Le letture della Solennità dell’Ascensione del Signore sono disponibili al seguente link, cliccando qui.
Riflessione
Nell’attesa che la Pasqua trovi spazio per compiersi nei loro cuori accogliendo lo Spirito di Gesù, i discepoli sono ancora lì, bloccati dentro il Cenacolo. Da un punto di vista soltanto terreno, il quadro della situazione è desolante: parla di un fallimento e di una sconfitta.
Anche oggi a noi come allora ai discepoli, sembra che siano le logiche di questo mondo a trionfare: vincono sempre i violenti, gli arroganti, gli arrivisti; il successo si costruisce sul disprezzo degli altri e sulla loro disperazione; l’umanità sembra prigioniera di mentalità perverse e assurde.
Così diventiamo anche noi tristi e sgomenti: il nostro sguardo si abbassa; ci sentiamo come imprigionati, senza via di uscita; la nostra vita si trasforma in una lamentela che rinuncia a guardare oltre il presente; finiamo per leggere la vita umana come un’esistenza senza sbocchi; ci ritroviamo tra quelli che non hanno speranza e hanno come unica prospettiva la fine di ogni cosa.
“Così sta scritto” (vangelo)
Siamo alla fine del Vangelo di Luca; Gesù invita i suoi discepoli ad alzare lo sguardo. Assistiamo a una specie di alfabetizzazione: Gesù insegna ai discepoli a leggere la sua e la nostra vicenda umana alla luce della sua Parola; a ricomporre i frammenti dell’esistenza, come trasformando lettere singole in frasi che parlano dell’amore di Dio per noi.
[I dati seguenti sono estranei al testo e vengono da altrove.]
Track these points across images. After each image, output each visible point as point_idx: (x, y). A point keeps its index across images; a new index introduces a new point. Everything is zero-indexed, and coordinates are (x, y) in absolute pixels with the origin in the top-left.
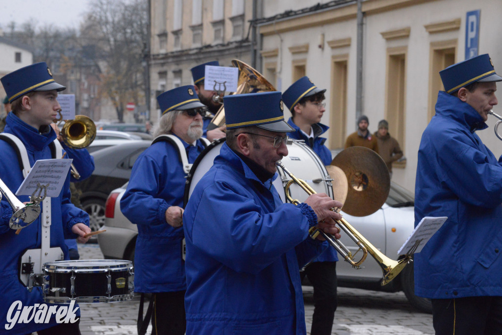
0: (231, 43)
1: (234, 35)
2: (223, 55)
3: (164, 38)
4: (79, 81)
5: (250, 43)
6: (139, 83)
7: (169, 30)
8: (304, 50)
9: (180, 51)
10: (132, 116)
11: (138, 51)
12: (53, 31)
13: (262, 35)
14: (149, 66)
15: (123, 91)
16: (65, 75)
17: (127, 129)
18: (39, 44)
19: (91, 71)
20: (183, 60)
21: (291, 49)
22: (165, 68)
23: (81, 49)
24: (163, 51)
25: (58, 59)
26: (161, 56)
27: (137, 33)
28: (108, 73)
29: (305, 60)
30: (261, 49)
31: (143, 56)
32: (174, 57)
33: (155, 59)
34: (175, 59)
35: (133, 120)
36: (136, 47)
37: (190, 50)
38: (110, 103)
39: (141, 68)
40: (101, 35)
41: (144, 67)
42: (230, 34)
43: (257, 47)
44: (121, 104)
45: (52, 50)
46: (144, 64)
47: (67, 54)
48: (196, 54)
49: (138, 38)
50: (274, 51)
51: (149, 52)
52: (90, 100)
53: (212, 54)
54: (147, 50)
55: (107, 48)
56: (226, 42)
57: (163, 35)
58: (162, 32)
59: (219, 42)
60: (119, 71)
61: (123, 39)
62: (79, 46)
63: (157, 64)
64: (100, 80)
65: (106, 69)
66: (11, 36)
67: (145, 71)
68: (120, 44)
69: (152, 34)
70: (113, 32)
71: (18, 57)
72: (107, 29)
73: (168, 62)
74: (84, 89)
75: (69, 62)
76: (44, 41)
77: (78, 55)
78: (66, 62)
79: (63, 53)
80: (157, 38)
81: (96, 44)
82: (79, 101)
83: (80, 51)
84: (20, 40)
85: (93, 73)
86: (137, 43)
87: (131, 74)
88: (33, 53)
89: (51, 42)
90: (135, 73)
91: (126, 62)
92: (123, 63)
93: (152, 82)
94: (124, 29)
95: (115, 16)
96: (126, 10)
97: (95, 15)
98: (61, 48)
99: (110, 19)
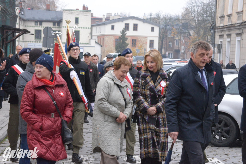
3: (222, 19)
4: (180, 40)
6: (209, 41)
7: (225, 15)
9: (230, 25)
11: (209, 25)
12: (169, 16)
14: (215, 32)
16: (174, 37)
18: (162, 23)
19: (186, 35)
20: (232, 29)
22: (222, 33)
23: (182, 25)
24: (222, 25)
25: (170, 30)
26: (221, 27)
27: (209, 16)
28: (194, 36)
31: (211, 27)
32: (227, 28)
33: (217, 29)
34: (228, 29)
36: (208, 23)
37: (236, 24)
39: (210, 33)
40: (191, 18)
41: (212, 33)
45: (168, 26)
46: (212, 31)
47: (175, 27)
48: (239, 26)
49: (209, 19)
51: (215, 25)
52: (185, 49)
54: (213, 24)
55: (194, 24)
57: (222, 17)
58: (222, 16)
60: (199, 35)
61: (202, 19)
62: (181, 23)
63: (218, 31)
64: (190, 39)
65: (193, 34)
66: (150, 19)
67: (212, 35)
68: (200, 22)
69: (217, 17)
70: (197, 16)
71: (153, 29)
72: (194, 15)
73: (225, 30)
74: (182, 44)
75: (176, 31)
76: (165, 21)
77: (180, 28)
78: (174, 31)
79: (173, 27)
80: (219, 19)
81: (189, 22)
82: (180, 49)
83: (181, 26)
84: (154, 21)
85: (187, 36)
86: (209, 21)
87: (205, 36)
88: (159, 27)
89: (168, 22)
90: (207, 36)
91: (203, 31)
92: (201, 31)
93: (216, 40)
94: (203, 15)
95: (198, 8)
96: (204, 5)
97: (189, 8)
98: (172, 24)
99: (196, 10)
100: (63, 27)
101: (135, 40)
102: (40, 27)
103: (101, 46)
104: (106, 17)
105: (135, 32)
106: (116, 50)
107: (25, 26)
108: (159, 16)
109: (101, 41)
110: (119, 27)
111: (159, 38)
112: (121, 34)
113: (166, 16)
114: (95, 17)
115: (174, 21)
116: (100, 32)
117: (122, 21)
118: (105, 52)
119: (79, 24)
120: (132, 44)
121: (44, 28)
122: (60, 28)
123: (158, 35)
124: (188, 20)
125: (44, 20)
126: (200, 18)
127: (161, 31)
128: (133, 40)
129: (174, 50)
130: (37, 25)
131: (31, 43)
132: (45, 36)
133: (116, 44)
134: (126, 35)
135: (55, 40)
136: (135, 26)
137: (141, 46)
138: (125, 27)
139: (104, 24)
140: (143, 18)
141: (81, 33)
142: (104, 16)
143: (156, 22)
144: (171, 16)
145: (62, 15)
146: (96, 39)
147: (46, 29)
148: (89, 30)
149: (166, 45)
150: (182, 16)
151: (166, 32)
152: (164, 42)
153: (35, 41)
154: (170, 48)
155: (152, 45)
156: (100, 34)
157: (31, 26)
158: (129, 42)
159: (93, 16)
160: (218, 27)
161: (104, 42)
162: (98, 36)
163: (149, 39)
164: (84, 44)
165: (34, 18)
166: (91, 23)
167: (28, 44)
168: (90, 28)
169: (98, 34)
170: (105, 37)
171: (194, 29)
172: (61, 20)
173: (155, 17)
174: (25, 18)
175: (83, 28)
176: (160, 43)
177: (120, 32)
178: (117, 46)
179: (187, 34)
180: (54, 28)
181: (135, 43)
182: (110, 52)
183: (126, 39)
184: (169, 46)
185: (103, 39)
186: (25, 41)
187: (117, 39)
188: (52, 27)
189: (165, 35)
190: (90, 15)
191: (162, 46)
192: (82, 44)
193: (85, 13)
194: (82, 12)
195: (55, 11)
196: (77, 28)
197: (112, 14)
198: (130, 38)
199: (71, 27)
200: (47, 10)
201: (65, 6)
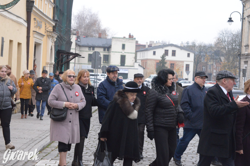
3: (247, 47)
4: (213, 65)
6: (237, 66)
12: (203, 44)
14: (240, 59)
15: (230, 69)
16: (207, 62)
18: (197, 50)
22: (247, 60)
23: (214, 52)
24: (247, 53)
25: (204, 56)
26: (246, 55)
27: (237, 45)
28: (224, 62)
31: (238, 55)
40: (222, 46)
45: (202, 52)
47: (208, 54)
51: (241, 53)
55: (225, 52)
58: (247, 45)
60: (229, 61)
61: (232, 48)
62: (213, 51)
63: (243, 58)
64: (221, 64)
65: (224, 60)
66: (187, 47)
68: (230, 50)
69: (242, 46)
70: (227, 45)
71: (189, 55)
72: (225, 44)
73: (249, 57)
74: (214, 68)
75: (209, 57)
76: (199, 49)
77: (213, 54)
78: (207, 57)
79: (207, 54)
80: (244, 47)
81: (220, 50)
82: (212, 73)
84: (190, 48)
85: (218, 61)
87: (234, 62)
88: (194, 53)
89: (202, 49)
92: (231, 58)
93: (241, 66)
94: (232, 44)
95: (229, 38)
96: (233, 36)
97: (220, 38)
98: (206, 51)
99: (227, 40)
100: (112, 52)
101: (173, 64)
102: (92, 52)
103: (144, 69)
104: (149, 44)
105: (174, 57)
106: (156, 72)
107: (81, 51)
108: (194, 44)
109: (144, 64)
110: (160, 53)
111: (194, 62)
112: (161, 59)
113: (201, 44)
114: (140, 44)
115: (207, 48)
116: (143, 57)
117: (163, 48)
118: (148, 73)
119: (125, 50)
122: (109, 52)
123: (193, 60)
124: (220, 48)
125: (96, 46)
127: (196, 56)
128: (171, 64)
129: (207, 73)
130: (91, 50)
131: (85, 65)
133: (156, 67)
134: (166, 59)
136: (174, 52)
137: (178, 69)
138: (165, 53)
139: (147, 50)
140: (181, 46)
141: (126, 57)
142: (147, 43)
143: (192, 49)
145: (111, 42)
146: (139, 62)
147: (95, 53)
148: (134, 55)
149: (200, 69)
150: (214, 44)
151: (200, 58)
152: (198, 67)
153: (88, 63)
155: (188, 69)
156: (143, 58)
157: (85, 51)
158: (168, 66)
159: (138, 43)
160: (243, 55)
161: (147, 65)
162: (142, 60)
163: (185, 63)
164: (129, 66)
165: (88, 44)
166: (136, 50)
167: (82, 66)
168: (134, 53)
169: (141, 58)
170: (147, 61)
171: (225, 56)
172: (110, 46)
173: (191, 45)
174: (81, 44)
175: (129, 53)
176: (195, 67)
177: (161, 57)
178: (157, 69)
179: (218, 60)
181: (173, 66)
182: (152, 74)
183: (166, 63)
185: (146, 62)
186: (80, 64)
187: (158, 63)
188: (101, 52)
189: (199, 60)
190: (135, 42)
191: (196, 70)
192: (128, 66)
193: (130, 40)
194: (128, 40)
195: (106, 38)
196: (123, 52)
197: (154, 41)
198: (169, 62)
199: (118, 52)
200: (99, 38)
201: (115, 34)
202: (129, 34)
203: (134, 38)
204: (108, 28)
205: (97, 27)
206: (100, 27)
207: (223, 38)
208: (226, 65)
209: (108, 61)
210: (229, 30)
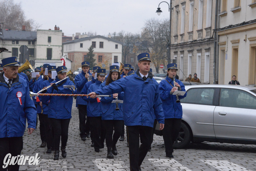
0: (205, 39)
1: (206, 36)
2: (202, 44)
3: (176, 38)
5: (214, 39)
6: (165, 56)
7: (179, 34)
8: (238, 42)
9: (183, 43)
10: (162, 70)
11: (165, 43)
12: (131, 35)
13: (219, 36)
14: (170, 49)
15: (159, 60)
16: (135, 53)
17: (160, 76)
18: (125, 41)
20: (185, 47)
21: (231, 41)
22: (177, 50)
23: (142, 42)
24: (176, 43)
25: (132, 47)
26: (175, 45)
27: (165, 35)
28: (152, 53)
29: (238, 46)
30: (219, 42)
31: (167, 45)
32: (180, 45)
33: (172, 46)
34: (181, 46)
35: (163, 72)
36: (164, 41)
37: (188, 42)
38: (153, 65)
39: (166, 50)
40: (149, 36)
41: (168, 50)
42: (205, 35)
43: (217, 41)
44: (158, 65)
45: (130, 43)
46: (168, 48)
47: (136, 44)
48: (190, 44)
49: (165, 38)
50: (224, 42)
51: (170, 43)
53: (197, 44)
54: (169, 42)
55: (152, 42)
56: (203, 39)
57: (176, 36)
58: (176, 35)
59: (200, 39)
60: (157, 51)
61: (159, 38)
62: (141, 41)
63: (173, 48)
65: (152, 51)
66: (114, 38)
67: (168, 51)
68: (157, 41)
69: (172, 36)
70: (155, 35)
71: (117, 46)
72: (152, 34)
73: (178, 48)
75: (136, 48)
76: (127, 40)
77: (140, 45)
78: (135, 48)
79: (134, 44)
80: (173, 37)
83: (141, 44)
84: (117, 40)
86: (165, 40)
87: (162, 53)
88: (122, 45)
89: (129, 40)
90: (164, 52)
91: (160, 48)
92: (158, 48)
93: (171, 56)
94: (160, 34)
95: (156, 29)
96: (160, 26)
97: (147, 28)
98: (133, 42)
99: (154, 30)
100: (37, 46)
101: (101, 56)
102: (17, 45)
103: (71, 62)
104: (75, 36)
105: (101, 49)
107: (4, 45)
108: (122, 35)
109: (71, 57)
110: (87, 45)
111: (122, 54)
112: (89, 51)
113: (128, 35)
114: (66, 36)
115: (135, 39)
116: (70, 50)
117: (90, 40)
118: (75, 67)
119: (51, 43)
120: (99, 59)
121: (20, 46)
122: (35, 46)
123: (121, 52)
124: (147, 39)
125: (20, 39)
126: (157, 37)
127: (123, 47)
128: (99, 56)
129: (135, 65)
130: (14, 44)
132: (21, 53)
134: (93, 51)
135: (30, 57)
136: (101, 44)
137: (107, 62)
138: (93, 45)
139: (73, 42)
140: (108, 37)
141: (53, 50)
142: (73, 35)
143: (119, 40)
144: (132, 35)
145: (36, 35)
146: (66, 56)
147: (23, 47)
148: (61, 48)
149: (129, 60)
150: (142, 35)
151: (128, 49)
152: (126, 58)
154: (132, 63)
156: (70, 51)
157: (8, 45)
158: (96, 58)
159: (64, 36)
160: (173, 45)
161: (74, 58)
162: (69, 53)
163: (113, 55)
164: (56, 60)
165: (11, 37)
166: (62, 42)
168: (61, 46)
169: (68, 51)
170: (74, 54)
171: (152, 47)
172: (36, 39)
173: (119, 36)
174: (3, 38)
175: (55, 46)
176: (123, 59)
177: (88, 49)
179: (146, 51)
180: (29, 46)
181: (101, 59)
183: (94, 55)
184: (131, 61)
185: (73, 55)
187: (86, 55)
188: (27, 45)
189: (127, 52)
190: (62, 35)
191: (125, 62)
192: (54, 60)
193: (56, 32)
194: (54, 32)
195: (30, 31)
196: (50, 45)
197: (80, 33)
198: (97, 54)
199: (44, 45)
200: (23, 30)
201: (39, 26)
202: (55, 26)
203: (60, 30)
204: (31, 20)
205: (20, 20)
206: (23, 19)
207: (150, 28)
208: (154, 55)
209: (34, 55)
210: (156, 20)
“Si prostrarono davanti a lui” (vangelo)
Il Vangelo che abbiamo ascoltato è molto simile alla Liturgia che celebriamo ogni domenica per riscoprire e rafforzare questo modo nuovo di guardare alla vita: quello della fede.
Inizia con l’ascolto della Parola: parole che nutrono la nostra fede e cambiano la prospettiva sulla nostra vita; ci ricordano che Dio ci ama, anche quando ci sentiamo soli e abbandonati da Lui.
Continua con l’invocazione dello Spirito Santo e della sua forza vitale: come ha mantenuto la promessa di mandare il Figlio, così ora Dio porta a compimento la promessa di inviare lo Spirito Santo. Avviene questo anche quando invochiamo lo Spirito perché trasformi il pane e il vino nel Corpo e nel Sangue di Gesù.
“Di questo voi siete testimoni” (vangelo)
Lo Spirito Santo ci è donato per trasformarci in testimoni: da soli non ne saremmo capaci. Siamo chiamati a testimoniare prima di tutto e fondamentalmente attraverso le relazioni che viviamo tra di noi: non possiamo testimoniare Dio che è comunione, se tra noi regna la divisione; non possiamo testimoniare Dio che è perdono, se siamo guidati dal rancore e dall’intolleranza.
“Poi li condusse fuori” (vangelo)
Il verbo “educare” significa proprio questo: “condurre fuori”, trasmettendo il desiderio e la volontà di “stare a contatto” con lo smarrimento, di confrontarci con quello che ci sgomenta; traghettare oltre la paura. Talvolta ho la sensazione che abbiamo perso la capacità di educare; oppure che ci rinunciamo per stanchezza o per sfiducia.
“Alzate le mani, li benedisse” (vangelo)
Questo della benedizione è l’ultimo gesto della vita condivisa dal Figlio di Dio con la nostra umanità: un gesto di affetto, nonostante le nostre ambiguità e i nostri fallimenti. Dobbiamo accogliere questa benedizione, perché entri in noi e plasmi la nostra vita, come ha trasformato la vita dei discepoli: “tornarono a Gerusalemme con grande gioia e stavano sempre nel tempio, lodando Dio”.
Con il Natale Dio, nel suo amore, si è abbassato fino ad assumere la nostra condizione umana; con l’Ascensione Dio ci chiama ad allungare lo sguardo verso una meta che è al di là della nostra condizione umana.
“Concedi che i nostri cuori dimorino nei cieli, dove noi crediamo che è asceso il tuo Unigenito, nostro redentore” (colletta).